## Extracted material
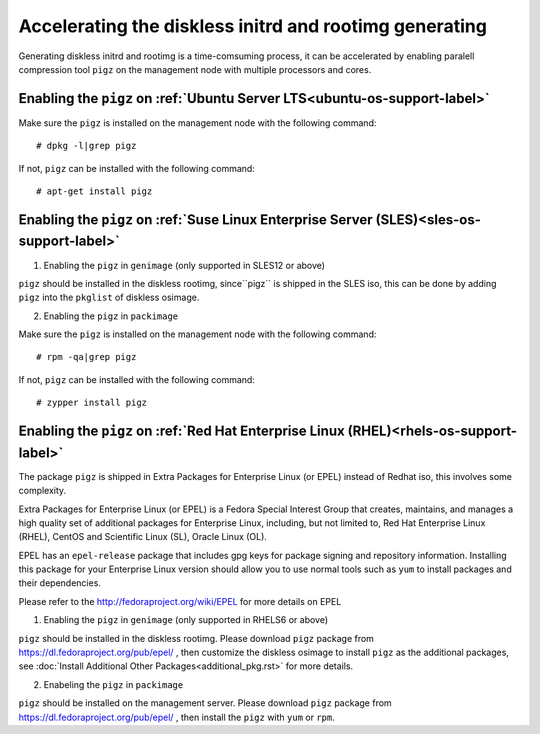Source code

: Accelerating the diskless initrd and rootimg generating
========================================================

Generating diskless initrd and rootimg is a time-comsuming process, it can be accelerated by enabling paralell compression tool ``pigz`` on the management node with multiple processors and cores.


Enabling the ``pigz`` on :ref:`Ubuntu Server LTS<ubuntu-os-support-label>`
--------------------------------------------------------------------------

Make sure the ``pigz`` is installed on the management node with the following command::

   # dpkg -l|grep pigz

If not, ``pigz`` can be installed with the following command::
   
   # apt-get install pigz


Enabling the ``pigz`` on :ref:`Suse Linux Enterprise Server (SLES)<sles-os-support-label>`
------------------------------------------------------------------------------------------

1) Enabling the ``pigz`` in ``genimage`` (only supported in SLES12 or above) 

``pigz`` should be installed in the diskless rootimg, since``pigz`` is shipped in the SLES iso, this can be done by adding ``pigz`` into the ``pkglist`` of diskless osimage.

2) Enabling the ``pigz`` in ``packimage``

Make sure the ``pigz`` is installed on the management node with the following command::

   # rpm -qa|grep pigz

If not, ``pigz`` can be installed with the following command::

   # zypper install pigz


Enabling the ``pigz`` on :ref:`Red Hat Enterprise Linux (RHEL)<rhels-os-support-label>`
---------------------------------------------------------------------------------------

The package ``pigz`` is shipped in Extra Packages for Enterprise Linux (or EPEL) instead of Redhat iso, this involves some complexity.

Extra Packages for Enterprise Linux (or EPEL) is a Fedora Special Interest Group that creates, maintains, and manages a high quality set of additional packages for Enterprise Linux, including, but not limited to, Red Hat Enterprise Linux (RHEL), CentOS and Scientific Linux (SL), Oracle Linux (OL).

EPEL has an ``epel-release`` package that includes gpg keys for package signing and repository information. Installing this package for your Enterprise Linux version should allow you to use normal tools such as ``yum`` to install packages and their dependencies. 

Please refer to the http://fedoraproject.org/wiki/EPEL for more details on EPEL

1) Enabling the ``pigz`` in ``genimage`` (only supported in RHELS6 or above)

``pigz`` should be installed in the diskless rootimg. Please download ``pigz`` package from https://dl.fedoraproject.org/pub/epel/ , then customize the diskless osimage to install ``pigz`` as the additional packages, see :doc:`Install Additional Other Packages<additional_pkg.rst>` for more details.

2) Enabeling the ``pigz`` in ``packimage``

``pigz`` should be installed on the management server. Please download ``pigz`` package from https://dl.fedoraproject.org/pub/epel/ , then install the ``pigz`` with  ``yum`` or ``rpm``.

## What the task requires
Find each line in the material above that carries the string "download", and copy it.

## Result of the task
``pigz`` should be installed in the diskless rootimg. Please download ``pigz`` package from https://dl.fedoraproject.org/pub/epel/ , then customize the diskless osimage to install ``pigz`` as the additional packages, see :doc:`Install Additional Other Packages<additional_pkg.rst>` for more details.
``pigz`` should be installed on the management server. Please download ``pigz`` package from https://dl.fedoraproject.org/pub/epel/ , then install the ``pigz`` with  ``yum`` or ``rpm``.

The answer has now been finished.